Teresa de Jesús es una comunicadora excepcional. Sus contemporáneos sucumbían fascinados a la magia y encanto de su palabra: «tenía una boca tan llena de gracia que no había quien se pudiese separar de ella». Los lectores de primera hora confesaron a coro que sus escritos eran ella, que el sonido de su voz, las modulaciones de su escritura era un fiel trasunto de su palabra hablada.

A poco que nos acerquemos al caudal bibliográfico que gira en torno a Teresa de Jesús, no podemos sino preguntarnos dónde radica el secreto de tanta profusión, tratándose como se trata de una mujer y espiritual, en un tiempo en el que tanto un grupo (las mujeres) como el otros (los espirituales) eran vistos con recelo.

Si su experiencia espiritual y sus lecturas, y el reclamo de sus hijas, dieron a su pluma la más fulgurante materia (lo que podríamos llamar el «reclamo de lo real»), también su espíritu aprendió a conocerse mejor en aquel cotidiano ejercicio, no pocas veces ascético, de verterse sobre la página en blanco.
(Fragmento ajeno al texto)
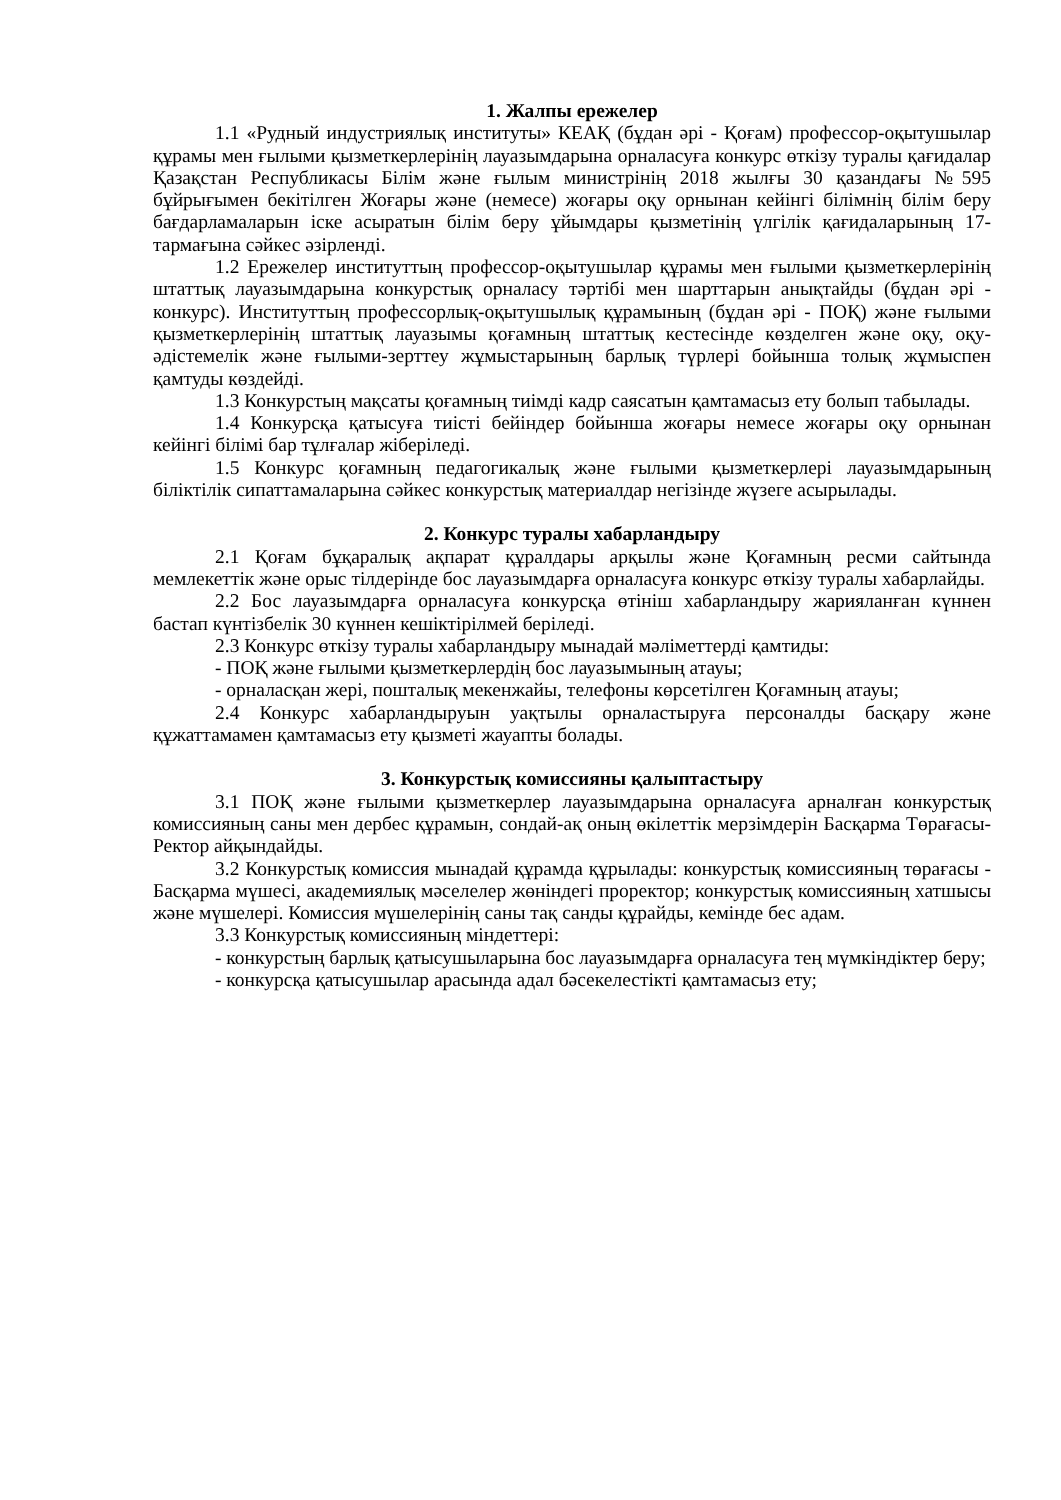1. Жалпы ережелер
1.1 «Рудный индустриялық институты» КЕАҚ (бұдан әрі - Қоғам) профессор-оқытушылар құрамы мен ғылыми қызметкерлерінің лауазымдарына орналасуға конкурс өткізу туралы қағидалар Қазақстан Республикасы Білім және ғылым министрінің 2018 жылғы 30 қазандағы №595 бұйрығымен бекітілген Жоғары және (немесе) жоғары оқу орнынан кейінгі білімнің білім беру бағдарламаларын іске асыратын білім беру ұйымдары қызметінің үлгілік қағидаларының 17-тармағына сәйкес әзірленді.
1.2 Ережелер институттың профессор-оқытушылар құрамы мен ғылыми қызметкерлерінің штаттық лауазымдарына конкурстық орналасу тәртібі мен шарттарын анықтайды (бұдан әрі - конкурс). Институттың профессорлық-оқытушылық құрамының (бұдан әрі - ПОҚ) және ғылыми қызметкерлерінің штаттық лауазымы қоғамның штаттық кестесінде көзделген және оқу, оқу-әдістемелік және ғылыми-зерттеу жұмыстарының барлық түрлері бойынша толық жұмыспен қамтуды көздейді.
1.3 Конкурстың мақсаты қоғамның тиімді кадр саясатын қамтамасыз ету болып табылады.
1.4 Конкурсқа қатысуға тиісті бейіндер бойынша жоғары немесе жоғары оқу орнынан кейінгі білімі бар тұлғалар жіберіледі.
1.5 Конкурс қоғамның педагогикалық және ғылыми қызметкерлері лауазымдарының біліктілік сипаттамаларына сәйкес конкурстық материалдар негізінде жүзеге асырылады.
2. Конкурс туралы хабарландыру
2.1 Қоғам бұқаралық ақпарат құралдары арқылы және Қоғамның ресми сайтында мемлекеттік және орыс тілдерінде бос лауазымдарға орналасуға конкурс өткізу туралы хабарлайды.
2.2 Бос лауазымдарға орналасуға конкурсқа өтініш хабарландыру жарияланған күннен бастап күнтізбелік 30 күннен кешіктірілмей беріледі.
2.3 Конкурс өткізу туралы хабарландыру мынадай мәліметтерді қамтиды:
- ПОҚ және ғылыми қызметкерлердің бос лауазымының атауы;
- орналасқан жері, пошталық мекенжайы, телефоны көрсетілген Қоғамның атауы;
2.4 Конкурс хабарландыруын уақтылы орналастыруға персоналды басқару және құжаттамамен қамтамасыз ету қызметі жауапты болады.
3. Конкурстық комиссияны қалыптастыру
3.1 ПОҚ және ғылыми қызметкерлер лауазымдарына орналасуға арналған конкурстық комиссияның саны мен дербес құрамын, сондай-ақ оның өкілеттік мерзімдерін Басқарма Төрағасы-Ректор айқындайды.
3.2 Конкурстық комиссия мынадай құрамда құрылады: конкурстық комиссияның төрағасы - Басқарма мүшесі, академиялық мәселелер жөніндегі проректор; конкурстық комиссияның хатшысы және мүшелері. Комиссия мүшелерінің саны тақ санды құрайды, кемінде бес адам.
3.3 Конкурстық комиссияның міндеттері:
- конкурстың барлық қатысушыларына бос лауазымдарға орналасуға тең мүмкіндіктер беру;
- конкурсқа қатысушылар арасында адал бәсекелестікті қамтамасыз ету;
Ella supo muy pronto que ciertas cosas no acababan de entenderse hasta ser puestas por escrito: «Y es así que cuando comencé esta postrera agua a escribir, que me parecía imposible saber tratar cosa, más que hablar en griego, que así es ello dificultoso» (V 18,8).

Frente al tópico que a veces se le ha atribuido de mujer iletrada, poco menos que inculta, que escribía por obediencia (así lo dijo su primer crítico y editor, fray Luis de León, que «escribía mandada y forzada»), descubrimos que en Teresa se da, dentro de los cauces permitidos, una decidida voluntad de escribir y de controlar lo que escribe. El contexto lo recomienda, la realidad de la persona que tiene delante lo aconseja, la vida misma lo reclame.

Controlar la expresión era algo vital, en primer lugar para que sus palabras tuvieran el efecto deseado, para que extendiera con eficacia su mensaje en un ambiente en el que cualquier pretensión de intelectualidad entre las mujeres era mal vista: «… desear que todos sean muy espirituales… no es malo; el procurarlo podría ser no bueno, si no hay mucha discreción y disimulación en hacerse de manera que no parezca enseñan» (V 13,8).

Conocedora como nadie del terreno que pisaba, hubiera sido de incautos ponerse a escribir –y  tampoco lo quería como veremos– al estilo o en la línea de los letrados; lo que hubiera despertado de inmediato sospechas inquisitoriales. Además de las típicas autodescalificaciones, por ser una mujer «sin letras» y tener un «estilo tan pesado» (Fundaciones, prólogo 3), con la idea de captar también la benevolencia del lector, se coloca casi siempre bajo la obediencia de sus confesores. Esto explica el tópico de que «se lo han mandado» que, sin ser mentira, no deja de ser una expresión con mucho más de útil que de sincera.

Sea por las razones que fueren, por un ambiente antifeminista, para ganarse la benevolencia del lector, o para desviar sospechas en torno a su condición y linaje, lo cierto es que nuestra carmelita está muy atenta a lo que dice y cómo lo dice, controla sus modos expresivos, porque –entre otras cosas– como todo autor que se precie de su obra, desea llegar con verdad y transparencia y con efecto al mayor número de lectores: «… porque estamos en un mundo que es menester pensar lo que pueden pensar de nosotros, para que hayan (tengan) efecto nuestras palabras» (F 8,7).